Page-level text extractions

BEGIN

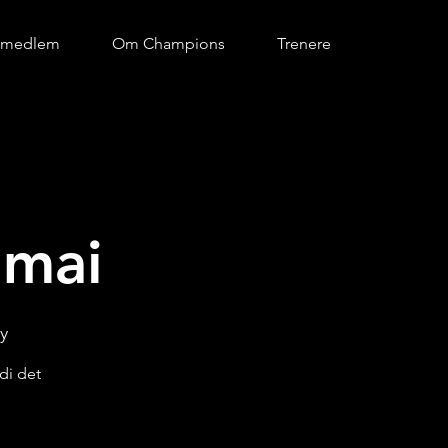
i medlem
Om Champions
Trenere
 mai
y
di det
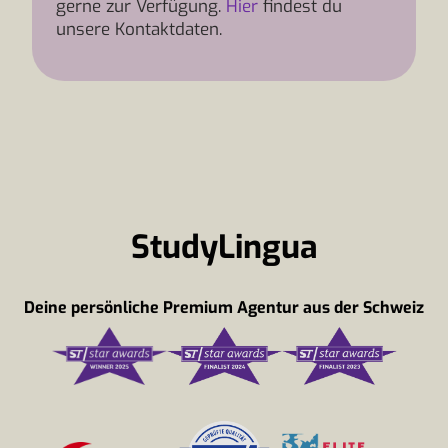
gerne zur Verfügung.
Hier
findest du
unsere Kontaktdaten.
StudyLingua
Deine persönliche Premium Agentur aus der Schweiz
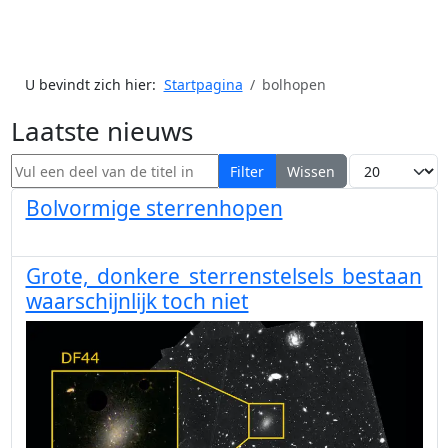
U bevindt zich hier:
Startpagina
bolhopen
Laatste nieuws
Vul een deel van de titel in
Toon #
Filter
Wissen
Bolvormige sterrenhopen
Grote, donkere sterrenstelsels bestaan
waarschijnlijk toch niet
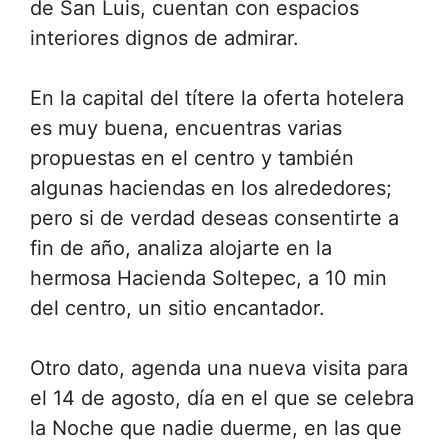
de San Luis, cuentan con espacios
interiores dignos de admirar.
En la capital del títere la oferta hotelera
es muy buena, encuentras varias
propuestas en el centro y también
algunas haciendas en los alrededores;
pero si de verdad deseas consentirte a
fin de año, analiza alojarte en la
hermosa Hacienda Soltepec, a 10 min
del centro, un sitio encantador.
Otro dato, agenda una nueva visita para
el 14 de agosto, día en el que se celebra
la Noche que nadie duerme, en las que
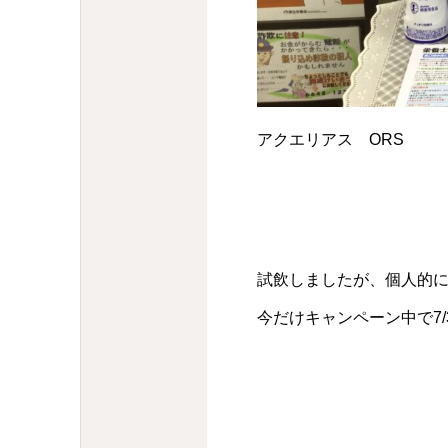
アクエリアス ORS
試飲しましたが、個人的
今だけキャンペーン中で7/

END
BEGIN

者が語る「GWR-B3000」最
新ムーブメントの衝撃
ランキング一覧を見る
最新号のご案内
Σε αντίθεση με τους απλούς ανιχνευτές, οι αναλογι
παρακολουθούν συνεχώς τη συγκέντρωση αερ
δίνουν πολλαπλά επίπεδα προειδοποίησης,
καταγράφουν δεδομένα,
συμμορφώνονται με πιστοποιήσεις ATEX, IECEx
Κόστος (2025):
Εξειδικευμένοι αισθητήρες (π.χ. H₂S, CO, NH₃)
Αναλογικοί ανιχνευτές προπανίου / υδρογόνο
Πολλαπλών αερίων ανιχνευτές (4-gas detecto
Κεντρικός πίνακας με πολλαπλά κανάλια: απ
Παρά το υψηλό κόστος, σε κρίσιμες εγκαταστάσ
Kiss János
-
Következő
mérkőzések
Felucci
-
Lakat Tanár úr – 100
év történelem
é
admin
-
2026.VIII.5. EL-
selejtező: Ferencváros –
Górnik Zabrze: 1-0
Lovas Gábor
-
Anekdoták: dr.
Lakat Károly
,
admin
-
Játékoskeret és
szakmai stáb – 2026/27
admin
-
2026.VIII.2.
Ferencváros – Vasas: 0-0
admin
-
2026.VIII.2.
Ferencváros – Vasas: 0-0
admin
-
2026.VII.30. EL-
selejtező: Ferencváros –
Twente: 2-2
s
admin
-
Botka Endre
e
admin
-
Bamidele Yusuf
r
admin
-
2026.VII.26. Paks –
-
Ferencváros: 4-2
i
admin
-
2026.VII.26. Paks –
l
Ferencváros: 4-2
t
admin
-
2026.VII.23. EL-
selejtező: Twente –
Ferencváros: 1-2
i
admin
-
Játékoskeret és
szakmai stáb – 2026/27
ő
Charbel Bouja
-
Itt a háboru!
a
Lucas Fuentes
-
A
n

END

» WRITTEN TASK: Search the entries for "πολλαπλά" and show every line that has it.

» RESULT:
δίνουν πολλαπλά επίπεδα προειδοποίησης,
Κεντρικός πίνακας με πολλαπλά κανάλια: απ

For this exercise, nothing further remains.